Balanced Binary Trees

8 minute read

Before beginning this post, I just wanted to state that this post was originally supposed to go live yesterday, the 22nd of May, but got delayed to today the 23rd because of issues related to Github. Github services were experiencing problems yesterday, especially Github Pages, thankfully all is resolved now, so here is the post, enjoy!

Balanced Binary Tree

A balanced binary tree is a binary tree in which the height of the left and right subtrees of any node differ by no more than one. Given an arbitrary binary tree how would we determine if it’s balanced or not? This is the problem we are going to tackle today.

This problem is from cracking the coding interview page 110. The problem tasks us with deciding whether a binary tree is balanced or not, based on the conditions stated above. It’s fairly easy to come up with a simple recursive solution to this problem that gets the job done, albeit with some caveats. The ‘obvious’ recursive solution is not very good in terms of time complexity, in fact complexity is O(n^2). A more subtle solution will be presented which will allow us to reduce this time complexity all the way down to O(n), a big improvement!

Before we dive in I want to note that I won’t be discussing binary trees and their specifics here. In the coming days I plan on doing a post where I will talk about binary trees and their properties, so stay on the lookout for that If you’re interested! Anyways, let’s get to work.

A first recursive solution

The first solution we are going to be looking at is a naive recursive solution that runs in O(n^2). I say naive not because the solution is necessarily bad, but simply because it’s slow and we can do better. Don’t feel bad if it’s the first solution that comes to your mind (it was for me), it’s always better to start somewhere and then improve as we go along. It’s very important that we see and understand this solution so that we understand how we can improve it. Our first solution involves starting at our root and then verifying that it is balanced by calculating the height of its left and right subtrees. Then we move onto the left subtree and verify it is balanced and then the right subtree as well. Here is the code for this solution:

        public bool IsBalanced(TreeNode root)
        {
            if(root == null)
            {
                return true;
            }

            int diff = getHeight(root.left) - getHeight(root.right);

            if(Math.Abs(diff) > 1)
            {
                return false;
            }
            else
            {
                return IsBalanced(root.left) && IsBalanced(root.right); 
            }
        }

        public int GetHeight(TreeNode root)
        {
            if(root == null)
            {
                return -1;
            }
            return Math.Max(GetHeight(root.left), GetHeight(root.right)) + 1;
        }

Pause for a moment and think about what’s happening here.

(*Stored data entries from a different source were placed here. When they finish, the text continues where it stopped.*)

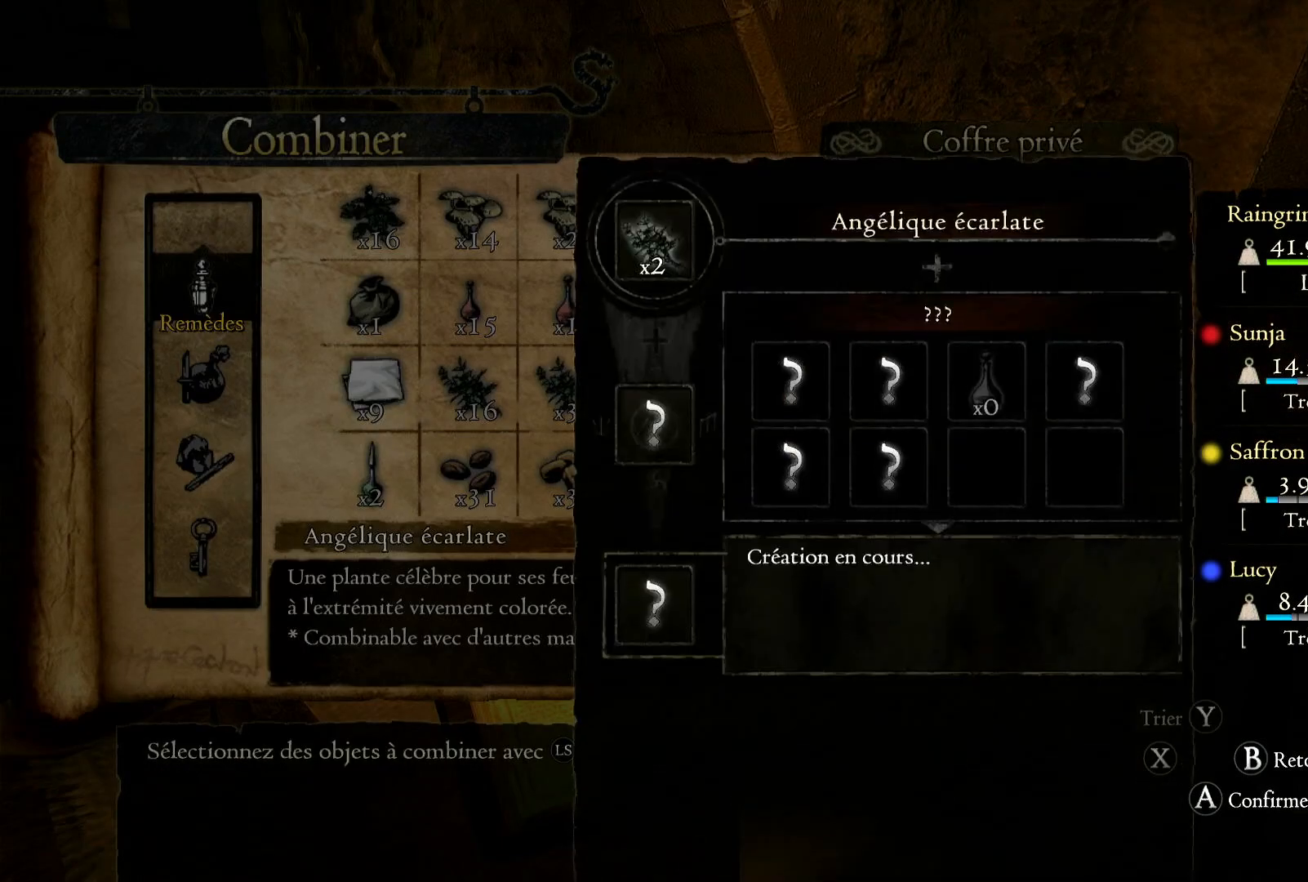
{"buttons": [], "left_stick": "right", "right_stick": "center", "events": [[83, "left_stick", "right"]]}
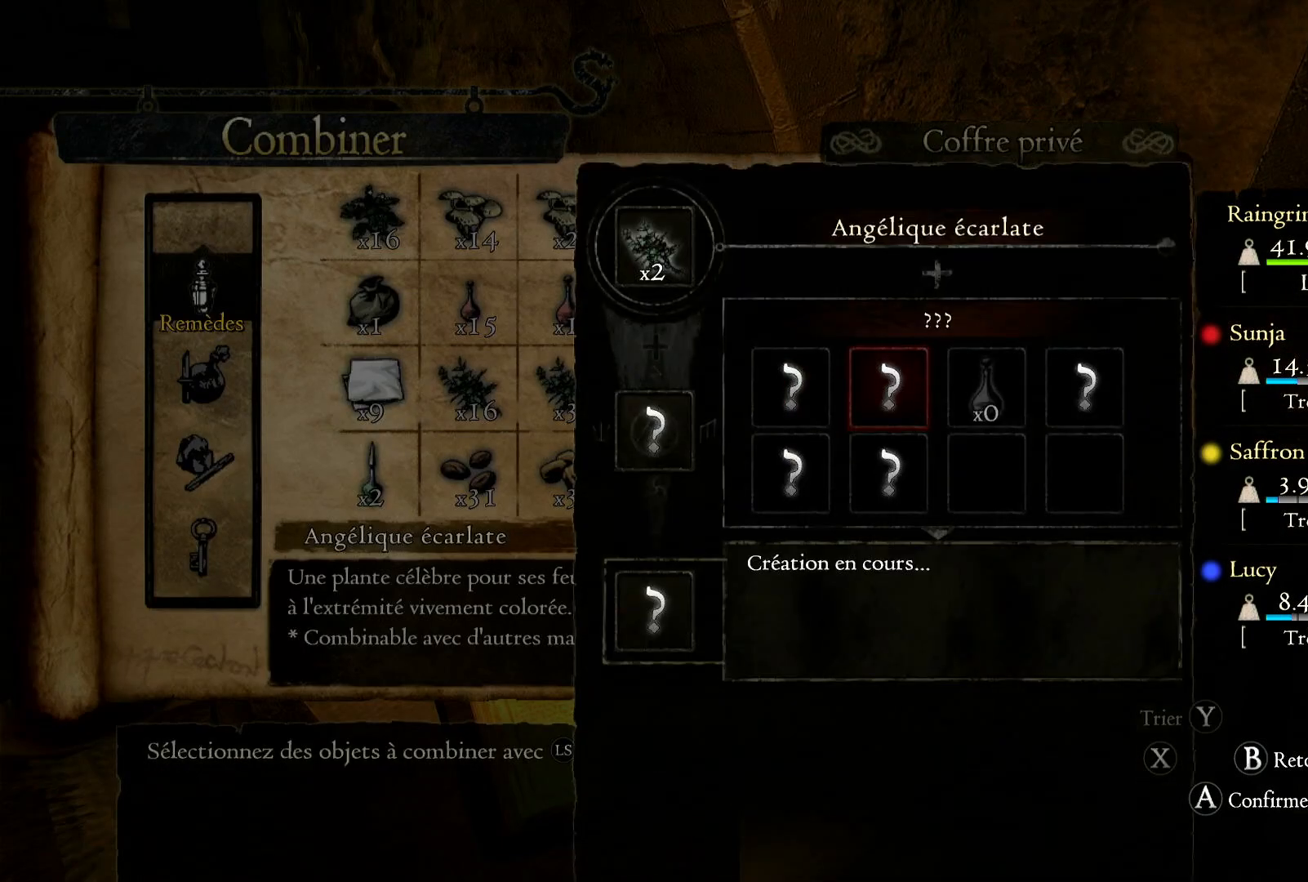
{"buttons": [], "left_stick": "center", "right_stick": "center", "events": [[383, "left_stick", "center"]]}
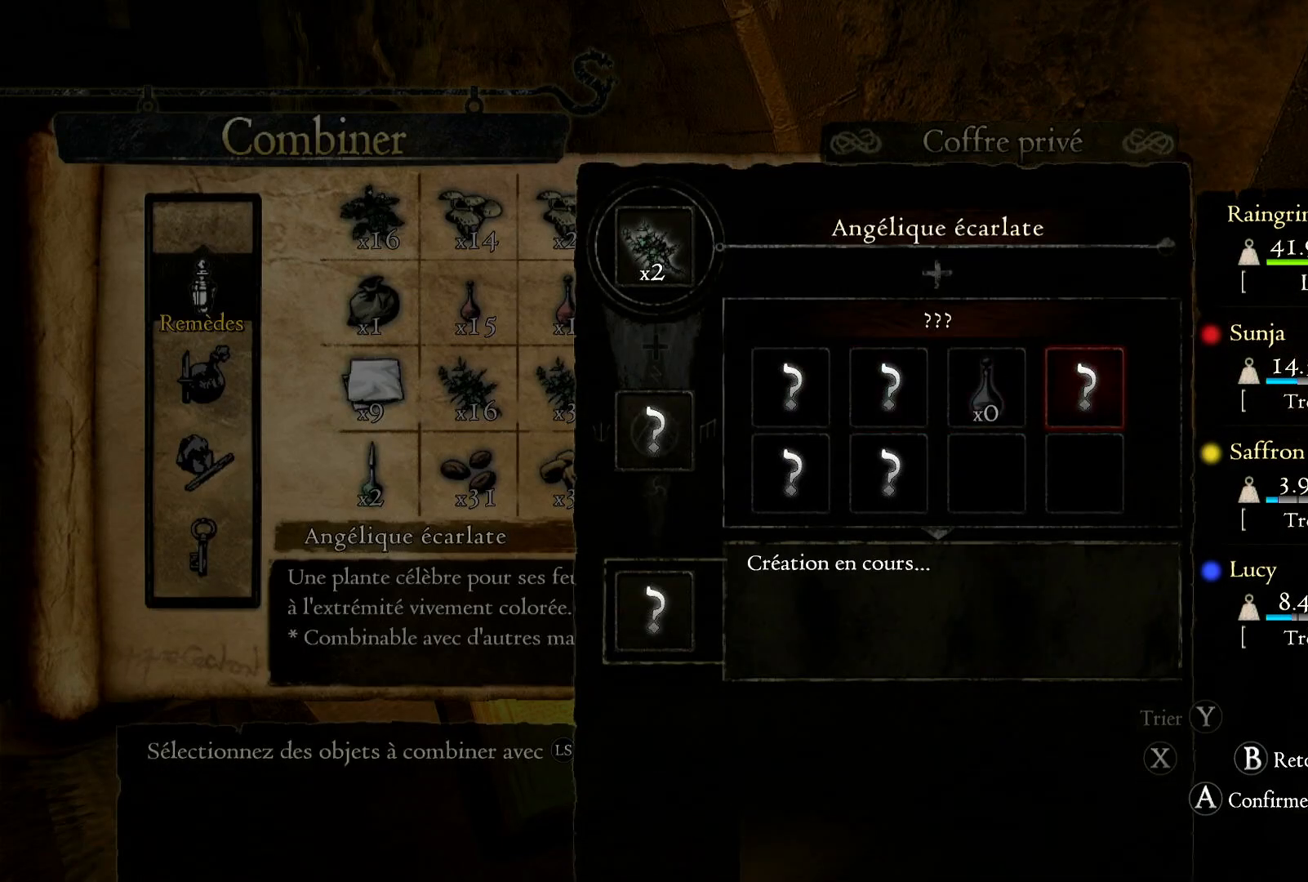
{"buttons": [], "left_stick": "center", "right_stick": "center", "events": [[17, "left_stick", "left"], [217, "left_stick", "center"]]}
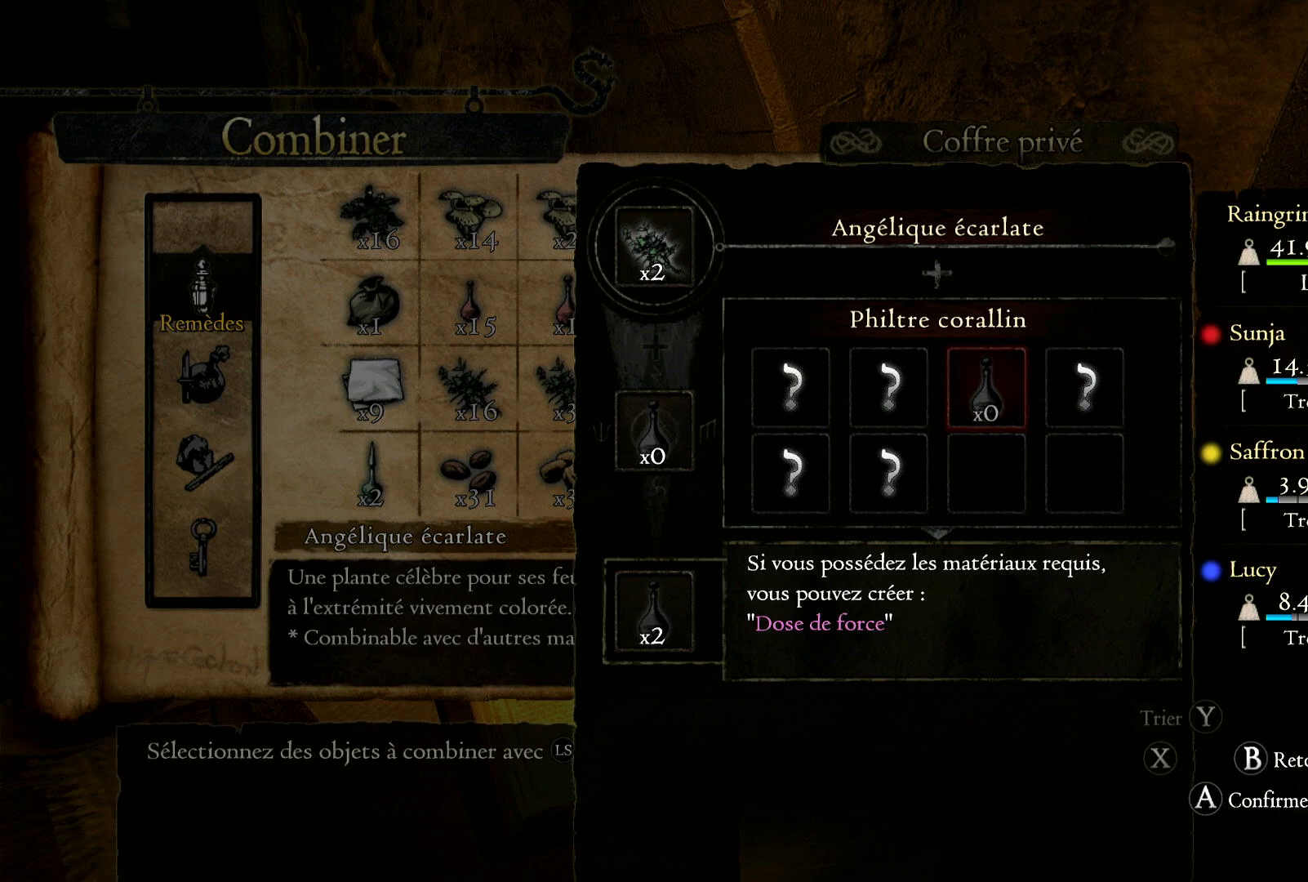
{"buttons": [], "left_stick": "right", "right_stick": "center", "events": [[250, "B", "down"], [350, "B", "up"], [483, "left_stick", "right"]]}
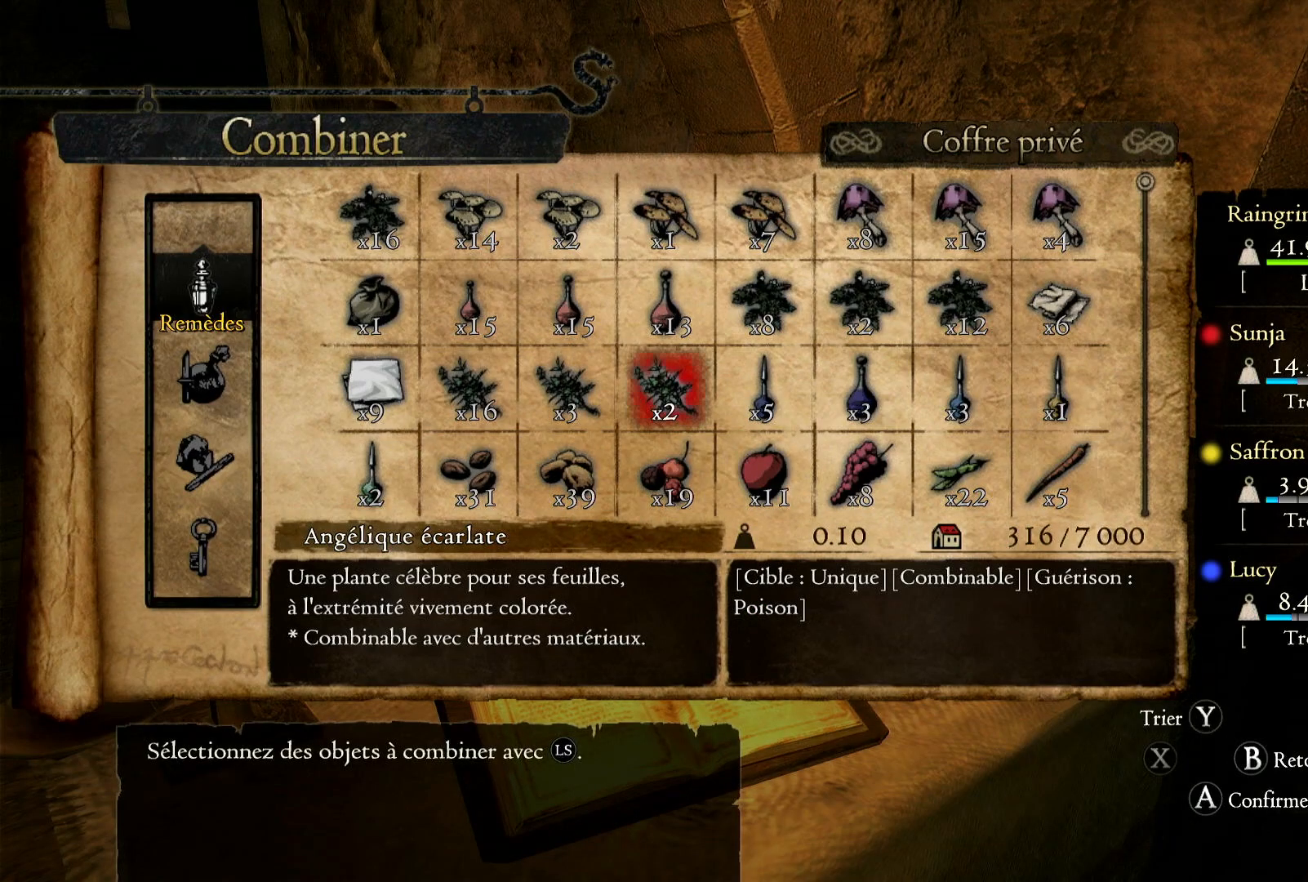
{"buttons": [], "left_stick": "center", "right_stick": "center", "events": [[250, "left_stick", "center"], [350, "A", "down"], [483, "A", "up"]]}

To know if the root is balanced we calculate the height of the left and right subtrees, going from top to bottom. How do we calculate their height? By calculating the height of their respective subtrees. We repeat this process till we reach the bottom of the subtree and then return the values upwards. A null node has a depth of -1, each node returns the maximum value of its left and right subtrees + 1. So a leaf node returns a depth of Math.Max(-1,-1) + 1 = 0. The problem here is that once we finish checking the left and right subtrees of the root we move down a level in the tree and repeat the process all over again. We are calculating the same information many, many times.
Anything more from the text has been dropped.